Sunday, July 12, 2020

Steps 6 and 7, A Strategy



Step 6:  Were entirely ready to have God remove all these defects of character.

Step 7:  Humbly asked Him to remove our shortcomings.



Koan: A monk made a request of Joshu:  “I have just entered the monastery.  Please teach me.”
Joshu asked, “Have you eaten?”
The monk replied, “Yes, I have eaten.”
“Then,” said Joshu, “wash your bowls.”  At that moment, the monk had an insight.


That place where I’m having a one-on-one conversation with my Higher Power is a holy, sacred place, a monastery of mind.  When I’m engaged with Steps 6 and 7, I’ve entered a 12-Step temple. It’s in the asking in Step 7 where I’m becoming open to my HP’s teachings.

“Have you eaten?” Have I put spiritual nourishment into my body? Am I spiritually fit?

I think for those who haven’t yet worked Steps 1,2,3,4, and 5, it would be very difficult to become “entirely ready” and to sincerely “ask” one’s HP to remove shortcomings.

Wash your bowls. Joshu is telling the monk it’s time to get on with things. Why am I washing my bowls? It’s to be ready for my next meal, and the nourishment of Steps 6 and 7 give me the energy and sustenance to move on. “Wash your bowls.” Move on with the Steps.

Relax. The universe is always supporting me. I can’t force the issue and make my shortcomings disappear.  What usually happens comes out of the blue, when I realize my usual pattern didn’t appear where it used to – my shortcoming had been taken away, and replaced by principles in our program.

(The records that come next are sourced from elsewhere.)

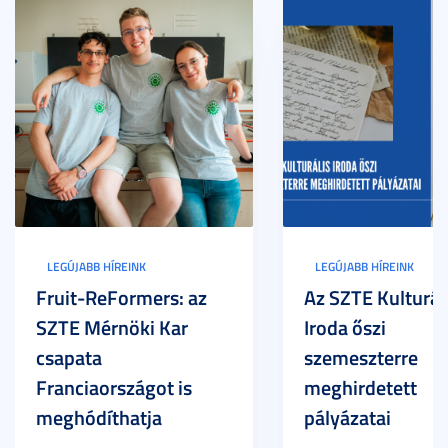
LEGÚJABB HÍREINK
LEGÚJABB HÍREINK
Fruit-ReFormers: az
Az SZTE Kulturál
SZTE Mérnöki Kar
Iroda őszi
csapata
szemeszterre
Franciaországot is
meghirdetett
meghódíthatja
pályázatai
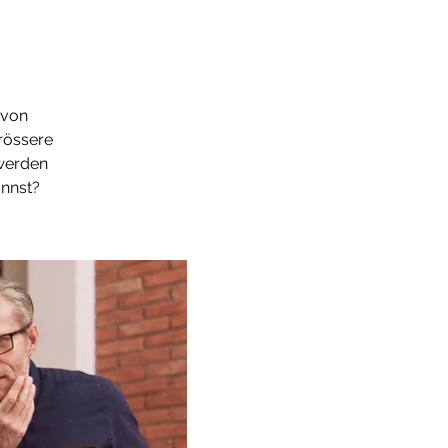
 von
grössere
 werden
annst?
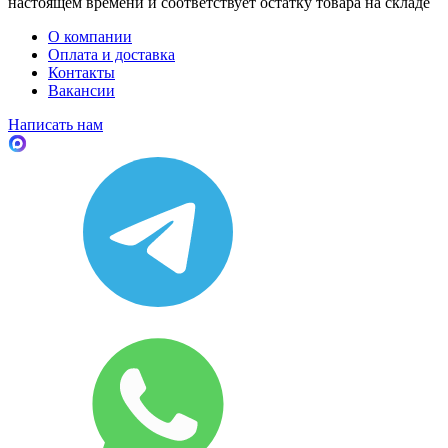
настоящем времени и соответствует остатку товара на складе
О компании
Оплата и доставка
Контакты
Вакансии
Написать нам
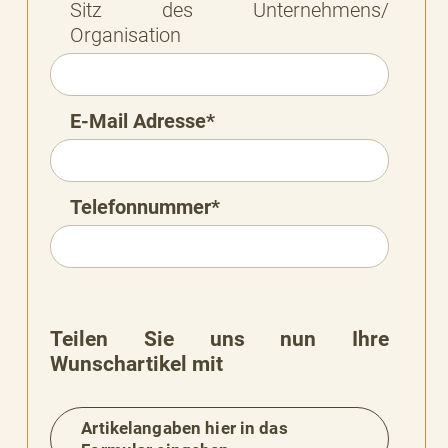
Sitz des Unternehmens/
Organisation
E-Mail Adresse*
Telefonnummer*
Teilen Sie uns nun Ihre
Wunschartikel mit
Artikelangaben hier in das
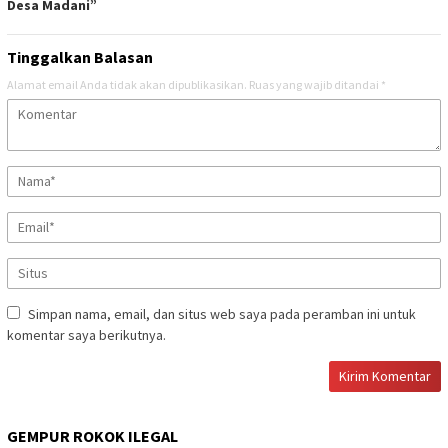
Desa Madani”
Tinggalkan Balasan
Alamat email Anda tidak akan dipublikasikan.
Ruas yang wajib ditandai
*
Simpan nama, email, dan situs web saya pada peramban ini untuk
komentar saya berikutnya.
GEMPUR ROKOK ILEGAL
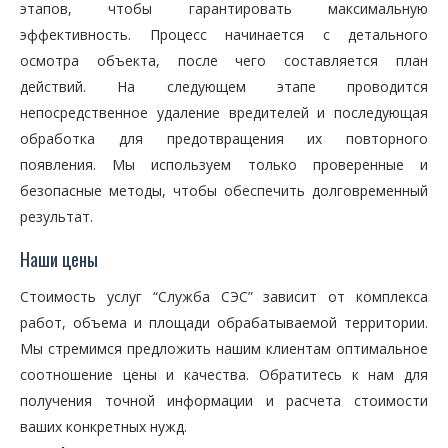
этапов, чтобы гарантировать максимальную
эффективность. Процесс начинается с детального
осмотра объекта, после чего составляется план
действий. На следующем этапе проводится
непосредственное удаление вредителей и последующая
обработка для предотвращения их повторного
появления. Мы используем только проверенные и
безопасные методы, чтобы обеспечить долговременный
результат.
Наши цены
Стоимость услуг “Служба СЭС” зависит от комплекса
работ, объема и площади обрабатываемой территории.
Мы стремимся предложить нашим клиентам оптимальное
соотношение цены и качества. Обратитесь к нам для
получения точной информации и расчета стоимости
ваших конкретных нужд.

What the Big Book calls defects of character, Christine calls character adjustments. I like her view. How many of us come into AA feeling defective? I did.

We are not defective human beings. It's like calling undocumented workers illegal aliens. Humans aren't illegal either.

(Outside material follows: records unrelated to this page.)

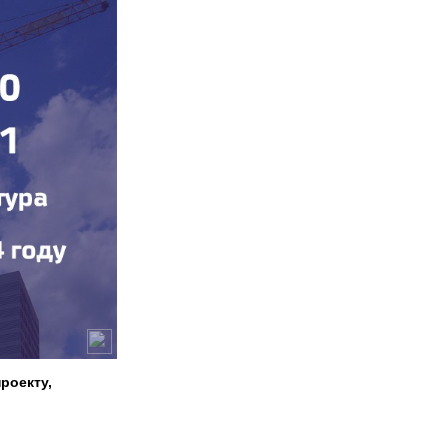
роекту,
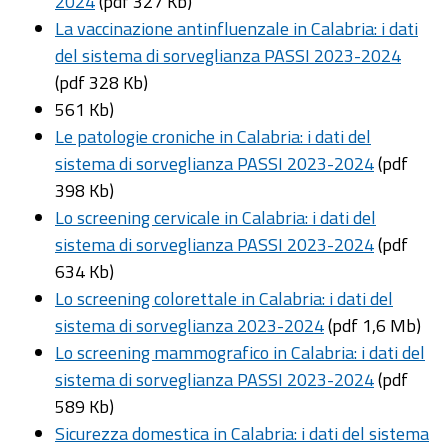
2024
(pdf 327 Kb)
La vaccinazione antinfluenzale in Calabria: i dati
del sistema di sorveglianza PASSI 2023-2024
(pdf 328 Kb)
561 Kb)
Le patologie croniche in Calabria: i dati del
sistema di sorveglianza PASSI 2023-2024
(pdf
398 Kb)
Lo screening cervicale in Calabria: i dati del
sistema di sorveglianza PASSI 2023-2024
(pdf
634 Kb)
Lo screening colorettale in Calabria: i dati del
sistema di sorveglianza 2023-2024
(pdf 1,6 Mb)
Lo screening mammografico in Calabria: i dati del
sistema di sorveglianza PASSI 2023-2024
(pdf
589 Kb)
Sicurezza domestica in Calabria: i dati del sistema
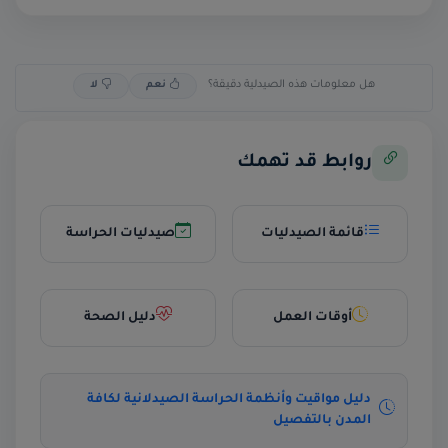
هل معلومات هذه الصيدلية دقيقة؟
نعم
لا
روابط قد تهمك
قائمة الصيدليات
صيدليات الحراسة
أوقات العمل
دليل الصحة
دليل مواقيت وأنظمة الحراسة الصيدلانية لكافة
المدن بالتفصيل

So another way of looking at Step 7 is that we’re asking our HP to adjust our character for the better. Washing our bowl (adjusting its level of cleanliness) for our next meal.

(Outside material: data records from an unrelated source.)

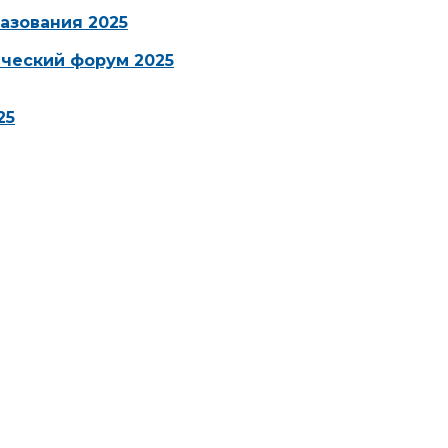
азования 2025
ческий форум 2025
25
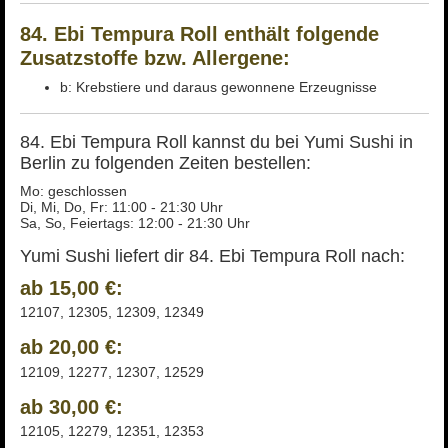
84. Ebi Tempura Roll enthält folgende
Zusatzstoffe bzw. Allergene:
b: Krebstiere und daraus gewonnene Erzeugnisse
84. Ebi Tempura Roll kannst du bei Yumi Sushi in
Berlin zu folgenden Zeiten bestellen:
Mo: geschlossen
Di, Mi, Do, Fr: 11:00 - 21:30 Uhr
Sa, So, Feiertags: 12:00 - 21:30 Uhr
Yumi Sushi liefert dir 84. Ebi Tempura Roll nach:
ab 15,00 €:
12107, 12305, 12309, 12349
ab 20,00 €:
12109, 12277, 12307, 12529
ab 30,00 €:
12105, 12279, 12351, 12353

Early June when I put out the announcement that we’d be sitting with Steps 6 and 7 for two months, I wrote: “With what's going on in my town, county, state, nation and the world -- I'm feeling exhausted these days.” 

Here is Christine’s response:

“Thank you for writing what you wrote. I thought I was the only one feeling exhausted. Living alone I had no yardstick to measure things by until you wrote today. I don’t know whether I am just tired because I am getting older or whether it is the residual effect of having Covid-19 or heartbreak over what is happening in my country. So now I know: it’s all of that but—most importantly—I am not alone.

Becoming entirely ready to have god remove my sense of alone-ness is just noticing something as small as how others are feeling. Letting go of the habitual prison of isolation is leaving the door open just wide enough so that my old wooden bowl can be cleaned. I have all I need. Things constantly come and go. All I need to do is accept the sustenance and rinse my bowl with the messages that I am sent through companionships that always already enfold me.”

The other day on PBS NewsHour, the commentator made this point,  “Hope and rhetoric are not a strategy.” Hoping my shortcomings go away doesn’t work,  nor trying to talk myself out of a situation. Steps 6 and 7 are a strategy. I’m convinced of this! Together they are a careful method that leads to relief.

The strategy is in preparing ourselves, and the willingness to ask. 

Bill K.

P.S. My plan is to do the same in August and September as I did for June and July, one koan with the next two Steps. I'm still finding it a bit exhausting out there. Please take good care of yourself and others.